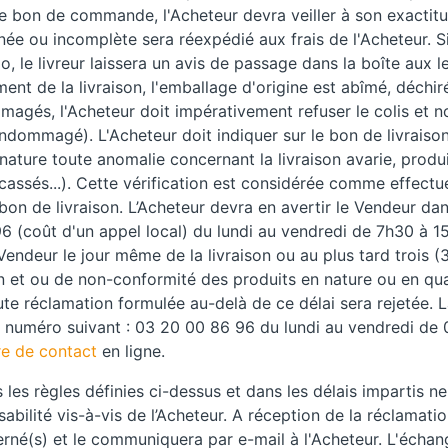
 le bon de commande, l'Acheteur devra veiller à son exactit
ée ou incomplète sera réexpédié aux frais de l'Acheteur. Si 
o, le livreur laissera un avis de passage dans la boîte aux le
ent de la livraison, l'emballage d'origine est abîmé, déchiré,
ommagés, l'Acheteur doit impérativement refuser le colis et 
 endommagé). L'Acheteur doit indiquer sur le bon de livrais
ture toute anomalie concernant la livraison avarie, prod
cassés...). Cette vérification est considérée comme effectu
 bon de livraison. L’Acheteur devra en avertir le Vendeur dan
6 (coût d'un appel local) du lundi au vendredi de 7h30 à 
ndeur le jour même de la livraison ou au plus tard trois (3)
on et ou de non-conformité des produits en nature ou en qua
e réclamation formulée au-delà de ce délai sera rejetée. La
u numéro suivant : 03 20 00 86 96 du lundi au vendredi de 
re de contact
en ligne.
les règles définies ci-dessus et dans les délais impartis n
bilité vis-à-vis de l’Acheteur. A réception de la réclamati
né(s) et le communiquera par e-mail à l'Acheteur. L'échang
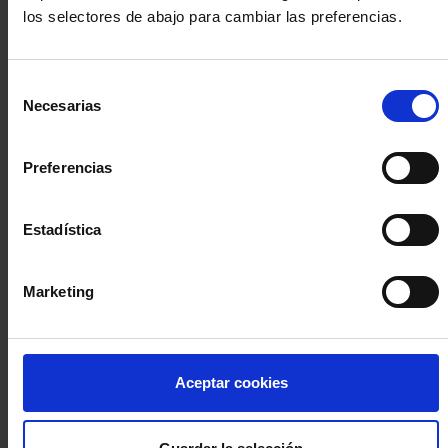
los selectores de abajo para cambiar las preferencias.
INICIA SESIÓN (Abogados y abogadas)
Selección
Accede con el carné colegial y tu firma electrónica ACA
Necesarias
de
Si es la primera vez que accedes al Sistema de Acceso Único de
consentimiento
la Abogacía recuerda que debes antes registrarte para aceptar
la política de privacidad y protección de datos a través de este
Preferencias
enlace, pulsando
aquí
Estadística
Entrar con ACA Plus
Marketing
¿No tienes cuenta?
Aceptar cookies
Regístrate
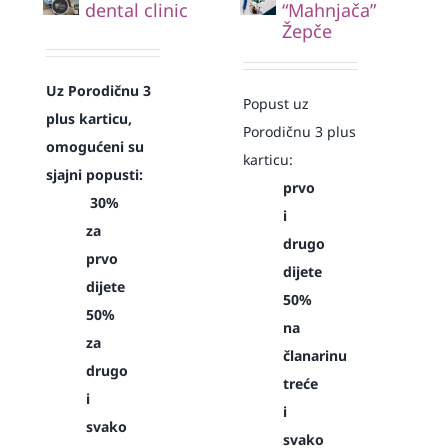
dental clinic
“Mahnjača”
Žepče
Uz Porodičnu 3
Popust uz
plus karticu,
Porodičnu 3 plus
omogućeni su
karticu:
sjajni popusti:
prvo
30%
i
za
drugo
prvo
dijete
dijete
50%
50%
na
za
članarinu
drugo
treće
i
i
svako
svako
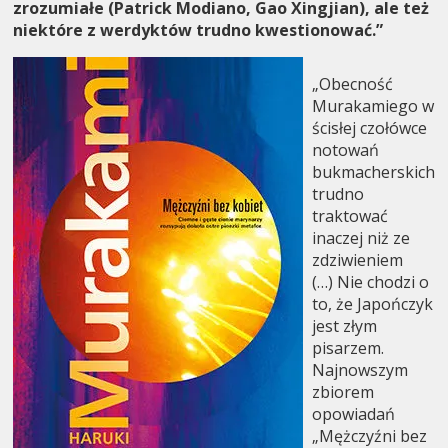
zrozumiałe (Patrick Modiano, Gao Xingjian), ale też
niektóre z werdyktów trudno kwestionować.”
„Obecność
Murakamiego w
ścisłej czołówce
notowań
bukmacherskich
trudno
traktować
inaczej niż ze
zdziwieniem
(…) Nie chodzi o
to, że Japończyk
jest złym
pisarzem.
Najnowszym
zbiorem
opowiadań
„Mężczyźni bez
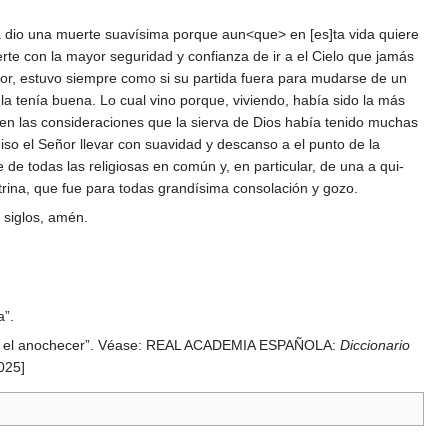
a dio una muerte suavísima porque aun<que> en [es]ta vida quiere
te con la mayor seguridad y confianza de ir a el Cielo que jamás
mor, estuvo siempre como si su partida fuera para mudarse de un
la tenía buena. Lo cual vino porque, viviendo, había sido la más
en las consideraciones que la sierva de Dios había tenido muchas
iso el Señor llevar con suavidad y descanso a el punto de la
e de todas las religiosas en común y, en particular, de una a qui-
]trina, que fue para todas grandísima consolación y gozo.
] siglos, amén.
a”.
hacia el anochecer”. Véase: REAL ACADEMIA ESPAÑOLA:
Diccionario
025]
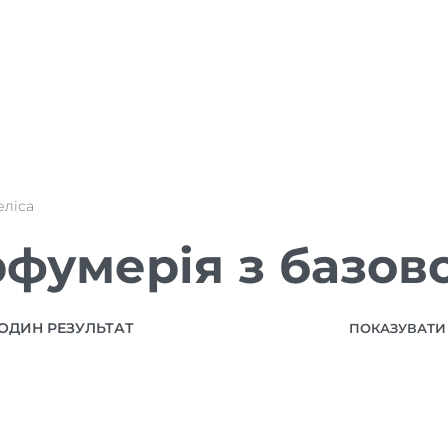
еліса
фумерія з базов
ОДИН РЕЗУЛЬТАТ
ПОКАЗУВАТИ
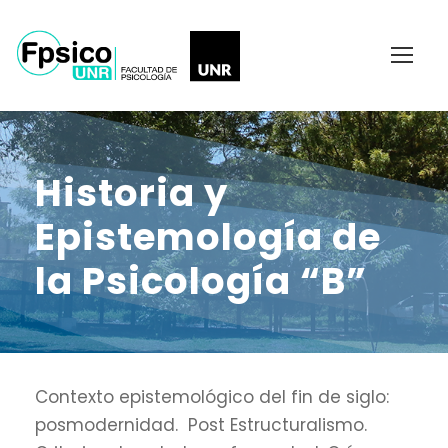
Historia y
Epistemología de
la Psicología “B”
Contexto epistemológico del fin de siglo:
posmodernidad. Post Estructuralismo.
=-=-=-=-=
Problem statement :: Write out the data word for word, beginning at the line that has "dental clinic" and stopping after the last line of the data, with both of those lines included. Leave the pictures out of your answer.

Expected output ::
dental clinic
“Mahnjača”
Žepče
Uz Porodičnu 3
Popust uz
plus karticu,
Porodičnu 3 plus
omogućeni su
karticu:
sjajni popusti:
prvo
30%
i
za
drugo
prvo
dijete
dijete
50%
50%
na
za
članarinu
drugo
treće
i
i
svako
svako
zrozumiałe (Patrick Modiano, Gao Xingjian), ale też
niektóre z werdyktów trudno kwestionować.”
„Obecność
Murakamiego w
ścisłej czołówce
notowań
bukmacherskich
trudno
traktować
inaczej niż ze
zdziwieniem
(…) Nie chodzi o
to, że Japończyk
jest złym
pisarzem.
Najnowszym
zbiorem
opowiadań
„Mężczyźni bez
a dio una muerte suavísima porque aun<que> en [es]ta vida quiere
te con la mayor seguridad y confianza de ir a el Cielo que jamás
mor, estuvo siempre como si su partida fuera para mudarse de un
la tenía buena. Lo cual vino porque, viviendo, había sido la más
en las consideraciones que la sierva de Dios había tenido muchas
iso el Señor llevar con suavidad y descanso a el punto de la
e de todas las religiosas en común y, en particular, de una a qui-
]trina, que fue para todas grandísima consolación y gozo.
] siglos, amén.
a”.
hacia el anochecer”. Véase: REAL ACADEMIA ESPAÑOLA:
Diccionario
025]
еліса
фумерія з базов
ОДИН РЕЗУЛЬТАТ
ПОКАЗУВАТИ
Historia y
Epistemología de
la Psicología “B”
Contexto epistemológico del fin de siglo:
posmodernidad. Post Estructuralismo.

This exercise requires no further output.